▶ _Task details_: Each line of the data below holding the word "ankle" must be copied.

(Beginning of Supplied data)

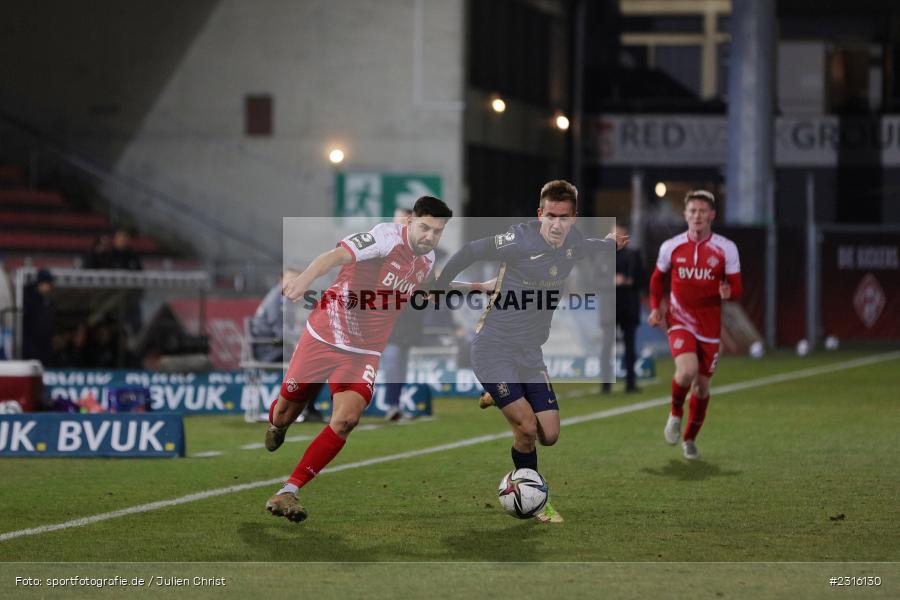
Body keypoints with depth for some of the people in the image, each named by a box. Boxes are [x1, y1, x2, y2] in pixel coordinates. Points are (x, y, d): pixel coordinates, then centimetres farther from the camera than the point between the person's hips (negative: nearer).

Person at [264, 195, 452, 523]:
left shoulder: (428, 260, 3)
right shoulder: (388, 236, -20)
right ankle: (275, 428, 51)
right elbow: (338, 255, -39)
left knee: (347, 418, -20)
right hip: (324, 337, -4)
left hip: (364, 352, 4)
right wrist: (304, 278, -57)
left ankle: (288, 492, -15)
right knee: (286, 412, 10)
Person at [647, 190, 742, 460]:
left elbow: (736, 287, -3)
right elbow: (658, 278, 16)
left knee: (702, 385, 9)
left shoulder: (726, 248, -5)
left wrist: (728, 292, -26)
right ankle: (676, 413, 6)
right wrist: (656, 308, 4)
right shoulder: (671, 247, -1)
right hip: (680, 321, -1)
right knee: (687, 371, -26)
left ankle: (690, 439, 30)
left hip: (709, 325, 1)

(End of Supplied data)

▶ _The completed task_:
right ankle: (275, 428, 51)
left ankle: (288, 492, -15)
right ankle: (676, 413, 6)
left ankle: (690, 439, 30)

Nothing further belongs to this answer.